What you will do:
A: In the Botswana dry port passage, write out the span starting at "Transport and communications" and ending at "Khama Ian Khama.", substituting "two-day" for "three-day".
B: Based on the Botswana dry port passage, decide whether each statement agrees with it. Answer yes or no, and quote the deciding words.
(i) The dry port will be built on land of about 36 000 square metres in Walvis Bay.
(ii) The two projects are estimated to cost US$12.3 billion.
(iii) The dry port will be developed through a partnership between Botswana Development Corporation and GABCON.
C: Translate this sentence from the Botswana dry port passage into Spanish: "Mr Molefhi is on a three-day state visit to Namibia with President Lt Gen. Seretse Khama Ian Khama."

Passage for review:
┏━━
Botswana Dry Port in Walvis Bay, Namibia, should be up and running by mid next year while tendering for development of the Trans-Kalahari Railway should commence by end of this year.
Transport and communications minister, Mr Nonofo Molefhi acknowledged in an interview on Sunday that there had been some delays regarding the two projects estimated to cost US$15.6 billion (about P123 billion).
Mr Molefhi is on a three-day state visit to Namibia with President Lt Gen. Seretse Khama Ian Khama.
The major objective of the visit is for the two countries to share ideas on how to grow their economies and stimulate private sector development through partnerships on major development projects.
Regarding the dry port project, Mr Molefhi said initially they had underestimated it to be a single entity project but had to rationalise hence a partnership between Botswana Development Corporation and GABCON to develop the port.
The dry port is a sequel to a 2009 agreement between Botswana and Namibia port authorities and will be constructed on a piece of land measuring about 36 000 square metres in Walvis Bay.
┗━━
Data listing:
┏━━
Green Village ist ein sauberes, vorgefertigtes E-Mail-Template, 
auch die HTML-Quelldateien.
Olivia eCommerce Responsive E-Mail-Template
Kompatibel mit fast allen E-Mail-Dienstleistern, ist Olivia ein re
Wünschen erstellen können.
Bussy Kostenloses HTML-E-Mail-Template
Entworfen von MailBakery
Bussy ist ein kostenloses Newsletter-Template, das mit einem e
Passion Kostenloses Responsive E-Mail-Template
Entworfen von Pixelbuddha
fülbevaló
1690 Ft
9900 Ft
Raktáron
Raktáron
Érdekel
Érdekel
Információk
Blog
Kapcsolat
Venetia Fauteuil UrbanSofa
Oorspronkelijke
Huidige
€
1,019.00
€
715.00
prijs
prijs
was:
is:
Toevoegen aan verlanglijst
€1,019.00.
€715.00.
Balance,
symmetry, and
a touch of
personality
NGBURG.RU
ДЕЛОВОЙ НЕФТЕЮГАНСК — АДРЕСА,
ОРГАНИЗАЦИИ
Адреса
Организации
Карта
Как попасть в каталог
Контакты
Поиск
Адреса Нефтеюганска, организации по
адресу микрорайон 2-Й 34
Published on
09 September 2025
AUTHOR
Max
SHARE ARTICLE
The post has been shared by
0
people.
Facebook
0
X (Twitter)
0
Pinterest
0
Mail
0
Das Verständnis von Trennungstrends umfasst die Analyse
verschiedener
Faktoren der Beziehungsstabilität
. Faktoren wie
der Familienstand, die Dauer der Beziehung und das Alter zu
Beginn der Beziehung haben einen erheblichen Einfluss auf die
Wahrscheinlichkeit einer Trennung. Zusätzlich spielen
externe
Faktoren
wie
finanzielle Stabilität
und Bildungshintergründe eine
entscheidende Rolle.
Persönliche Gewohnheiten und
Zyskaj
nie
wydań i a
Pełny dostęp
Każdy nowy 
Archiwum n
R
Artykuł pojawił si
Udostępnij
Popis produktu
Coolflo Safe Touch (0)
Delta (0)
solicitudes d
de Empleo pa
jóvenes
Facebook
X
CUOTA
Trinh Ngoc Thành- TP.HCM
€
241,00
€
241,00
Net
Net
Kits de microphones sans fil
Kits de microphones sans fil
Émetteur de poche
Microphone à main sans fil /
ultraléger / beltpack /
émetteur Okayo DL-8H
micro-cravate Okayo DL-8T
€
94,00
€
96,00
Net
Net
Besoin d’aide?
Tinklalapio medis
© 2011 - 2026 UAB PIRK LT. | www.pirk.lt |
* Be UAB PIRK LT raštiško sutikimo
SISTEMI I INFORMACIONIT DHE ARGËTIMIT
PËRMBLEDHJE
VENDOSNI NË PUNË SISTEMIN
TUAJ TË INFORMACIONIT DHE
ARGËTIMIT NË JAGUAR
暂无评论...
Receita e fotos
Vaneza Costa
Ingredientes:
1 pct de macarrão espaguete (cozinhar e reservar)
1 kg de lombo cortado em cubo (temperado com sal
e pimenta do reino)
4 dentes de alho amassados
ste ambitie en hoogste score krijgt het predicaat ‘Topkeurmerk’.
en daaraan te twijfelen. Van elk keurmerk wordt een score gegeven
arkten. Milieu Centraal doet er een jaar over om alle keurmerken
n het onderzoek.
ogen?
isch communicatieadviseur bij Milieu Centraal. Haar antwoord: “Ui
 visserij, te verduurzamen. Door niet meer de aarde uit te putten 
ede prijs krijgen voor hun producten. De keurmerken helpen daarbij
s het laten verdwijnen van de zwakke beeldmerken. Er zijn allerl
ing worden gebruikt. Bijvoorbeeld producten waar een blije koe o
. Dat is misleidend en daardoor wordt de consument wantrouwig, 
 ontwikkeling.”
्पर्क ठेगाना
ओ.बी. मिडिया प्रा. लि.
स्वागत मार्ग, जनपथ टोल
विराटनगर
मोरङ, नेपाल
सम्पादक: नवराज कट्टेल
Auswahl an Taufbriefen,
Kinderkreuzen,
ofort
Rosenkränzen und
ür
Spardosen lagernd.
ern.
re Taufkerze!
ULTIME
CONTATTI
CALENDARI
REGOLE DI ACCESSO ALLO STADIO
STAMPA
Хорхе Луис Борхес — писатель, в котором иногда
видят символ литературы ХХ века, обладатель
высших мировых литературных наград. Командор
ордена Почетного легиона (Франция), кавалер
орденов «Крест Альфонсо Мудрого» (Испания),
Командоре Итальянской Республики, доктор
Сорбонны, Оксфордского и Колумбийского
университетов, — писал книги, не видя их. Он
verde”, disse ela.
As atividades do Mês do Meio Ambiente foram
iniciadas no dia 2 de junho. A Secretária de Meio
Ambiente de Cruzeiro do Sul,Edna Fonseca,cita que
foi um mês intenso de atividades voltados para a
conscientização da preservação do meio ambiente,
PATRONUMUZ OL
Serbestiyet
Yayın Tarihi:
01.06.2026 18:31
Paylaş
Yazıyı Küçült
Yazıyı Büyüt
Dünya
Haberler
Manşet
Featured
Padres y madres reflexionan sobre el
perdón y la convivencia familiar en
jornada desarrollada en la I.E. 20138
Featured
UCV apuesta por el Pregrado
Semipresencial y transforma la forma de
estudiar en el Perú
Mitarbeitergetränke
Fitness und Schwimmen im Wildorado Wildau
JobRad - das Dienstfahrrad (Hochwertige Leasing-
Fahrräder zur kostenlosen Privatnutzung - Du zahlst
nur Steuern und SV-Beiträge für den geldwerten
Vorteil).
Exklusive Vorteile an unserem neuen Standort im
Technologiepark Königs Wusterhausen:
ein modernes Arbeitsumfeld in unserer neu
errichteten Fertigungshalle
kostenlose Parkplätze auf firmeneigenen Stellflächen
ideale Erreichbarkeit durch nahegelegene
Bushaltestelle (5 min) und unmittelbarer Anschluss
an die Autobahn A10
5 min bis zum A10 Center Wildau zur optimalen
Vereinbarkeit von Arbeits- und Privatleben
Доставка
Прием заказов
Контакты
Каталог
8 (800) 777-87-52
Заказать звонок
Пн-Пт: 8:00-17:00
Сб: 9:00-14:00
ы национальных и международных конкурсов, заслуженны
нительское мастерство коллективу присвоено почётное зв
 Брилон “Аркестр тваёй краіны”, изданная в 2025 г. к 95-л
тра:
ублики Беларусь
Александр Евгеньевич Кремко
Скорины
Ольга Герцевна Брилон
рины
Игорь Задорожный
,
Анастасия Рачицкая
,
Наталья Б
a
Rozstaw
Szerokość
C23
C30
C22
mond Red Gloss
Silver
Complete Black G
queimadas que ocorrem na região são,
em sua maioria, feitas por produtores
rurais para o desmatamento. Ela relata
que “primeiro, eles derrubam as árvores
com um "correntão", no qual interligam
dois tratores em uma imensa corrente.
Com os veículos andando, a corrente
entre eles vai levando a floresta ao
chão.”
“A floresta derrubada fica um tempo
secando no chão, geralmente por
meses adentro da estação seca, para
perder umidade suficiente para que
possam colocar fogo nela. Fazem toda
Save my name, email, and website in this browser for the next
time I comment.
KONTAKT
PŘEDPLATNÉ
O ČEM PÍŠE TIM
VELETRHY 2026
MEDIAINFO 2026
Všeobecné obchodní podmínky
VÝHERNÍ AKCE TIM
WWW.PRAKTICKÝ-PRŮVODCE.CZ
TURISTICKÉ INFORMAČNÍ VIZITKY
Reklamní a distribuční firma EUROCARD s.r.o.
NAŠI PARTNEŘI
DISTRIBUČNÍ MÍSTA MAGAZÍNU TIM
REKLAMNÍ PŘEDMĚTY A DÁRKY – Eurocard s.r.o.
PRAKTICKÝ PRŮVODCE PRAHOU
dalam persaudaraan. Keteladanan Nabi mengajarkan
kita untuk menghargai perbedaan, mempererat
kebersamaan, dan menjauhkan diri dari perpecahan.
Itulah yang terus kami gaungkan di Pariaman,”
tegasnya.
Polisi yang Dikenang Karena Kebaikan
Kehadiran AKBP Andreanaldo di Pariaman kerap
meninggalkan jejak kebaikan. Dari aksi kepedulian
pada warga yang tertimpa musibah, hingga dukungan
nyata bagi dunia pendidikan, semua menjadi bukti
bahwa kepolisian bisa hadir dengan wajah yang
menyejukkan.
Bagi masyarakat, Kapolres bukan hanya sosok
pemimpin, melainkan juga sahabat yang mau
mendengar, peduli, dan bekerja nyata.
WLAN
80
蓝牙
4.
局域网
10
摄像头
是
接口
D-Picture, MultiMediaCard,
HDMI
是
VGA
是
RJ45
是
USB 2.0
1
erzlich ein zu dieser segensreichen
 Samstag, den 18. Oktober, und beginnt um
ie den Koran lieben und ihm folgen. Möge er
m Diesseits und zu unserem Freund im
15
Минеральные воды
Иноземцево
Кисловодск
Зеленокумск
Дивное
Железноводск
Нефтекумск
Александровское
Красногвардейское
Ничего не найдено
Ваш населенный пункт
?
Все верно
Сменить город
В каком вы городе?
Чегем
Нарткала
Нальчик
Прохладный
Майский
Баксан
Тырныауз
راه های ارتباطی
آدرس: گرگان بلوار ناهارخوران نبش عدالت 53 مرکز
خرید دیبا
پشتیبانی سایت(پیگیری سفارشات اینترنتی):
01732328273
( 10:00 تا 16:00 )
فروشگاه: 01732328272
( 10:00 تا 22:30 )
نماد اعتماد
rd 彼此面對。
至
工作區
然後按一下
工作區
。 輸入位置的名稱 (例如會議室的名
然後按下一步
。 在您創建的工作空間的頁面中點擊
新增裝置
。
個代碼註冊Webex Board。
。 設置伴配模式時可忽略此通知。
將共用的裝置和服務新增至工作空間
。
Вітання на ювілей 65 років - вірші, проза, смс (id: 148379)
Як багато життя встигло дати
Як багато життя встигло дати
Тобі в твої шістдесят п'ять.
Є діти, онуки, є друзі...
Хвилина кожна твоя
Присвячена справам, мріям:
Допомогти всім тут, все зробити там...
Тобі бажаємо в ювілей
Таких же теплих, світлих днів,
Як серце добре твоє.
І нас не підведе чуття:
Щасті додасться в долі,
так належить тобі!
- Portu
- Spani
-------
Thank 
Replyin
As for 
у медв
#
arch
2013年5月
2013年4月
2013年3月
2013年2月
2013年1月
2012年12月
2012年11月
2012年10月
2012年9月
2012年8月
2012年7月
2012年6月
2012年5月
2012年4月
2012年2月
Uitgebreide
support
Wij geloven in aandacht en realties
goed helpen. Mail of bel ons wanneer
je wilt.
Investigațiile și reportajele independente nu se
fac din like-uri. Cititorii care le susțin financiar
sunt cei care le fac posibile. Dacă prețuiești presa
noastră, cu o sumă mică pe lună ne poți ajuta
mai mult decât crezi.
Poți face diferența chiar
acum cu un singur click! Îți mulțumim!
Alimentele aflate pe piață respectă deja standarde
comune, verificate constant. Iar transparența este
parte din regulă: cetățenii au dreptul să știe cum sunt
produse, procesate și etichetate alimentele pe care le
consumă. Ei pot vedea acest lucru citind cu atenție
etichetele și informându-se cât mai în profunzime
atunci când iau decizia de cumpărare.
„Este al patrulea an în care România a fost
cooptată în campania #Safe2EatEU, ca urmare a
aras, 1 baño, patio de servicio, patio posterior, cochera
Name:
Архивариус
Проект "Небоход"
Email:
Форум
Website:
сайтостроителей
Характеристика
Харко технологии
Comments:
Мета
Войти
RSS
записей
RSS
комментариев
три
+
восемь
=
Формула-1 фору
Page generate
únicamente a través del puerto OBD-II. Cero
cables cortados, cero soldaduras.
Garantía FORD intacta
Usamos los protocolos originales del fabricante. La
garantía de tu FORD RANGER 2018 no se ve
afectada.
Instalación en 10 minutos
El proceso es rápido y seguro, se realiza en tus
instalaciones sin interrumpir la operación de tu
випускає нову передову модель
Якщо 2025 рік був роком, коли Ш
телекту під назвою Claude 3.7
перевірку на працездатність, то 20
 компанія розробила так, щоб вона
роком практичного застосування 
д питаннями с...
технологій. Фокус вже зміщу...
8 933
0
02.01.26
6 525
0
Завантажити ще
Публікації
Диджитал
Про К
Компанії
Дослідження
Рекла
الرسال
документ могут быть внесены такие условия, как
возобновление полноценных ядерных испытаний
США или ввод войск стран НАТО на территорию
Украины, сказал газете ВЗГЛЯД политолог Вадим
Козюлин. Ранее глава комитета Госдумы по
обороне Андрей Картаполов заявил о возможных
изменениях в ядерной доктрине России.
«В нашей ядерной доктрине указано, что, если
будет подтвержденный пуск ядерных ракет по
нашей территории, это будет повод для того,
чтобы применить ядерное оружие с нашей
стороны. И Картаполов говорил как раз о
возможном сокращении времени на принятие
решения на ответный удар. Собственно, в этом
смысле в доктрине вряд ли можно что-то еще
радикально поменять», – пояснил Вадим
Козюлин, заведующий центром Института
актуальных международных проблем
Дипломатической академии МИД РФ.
┗━━
Solution set:
A:
Transport and communications minister, Mr Nonofo Molefhi acknowledged in an interview on Sunday that there had been some delays regarding the two projects estimated to cost US$15.6 billion (about P123 billion).
Mr Molefhi is on a two-day state visit to Namibia with President Lt Gen. Seretse Khama Ian Khama.

B:
(i) Yes: "will be constructed on a piece of land measuring about 36 000 square metres in Walvis Bay"
(ii) No: "the two projects estimated to cost US$15.6 billion (about P123 billion)"
(iii) Yes: "a partnership between Botswana Development Corporation and GABCON to develop the port"

C: El Sr. Molefhi se encuentra en una visita de Estado de tres días a Namibia con el presidente, el teniente general Seretse Khama Ian Khama.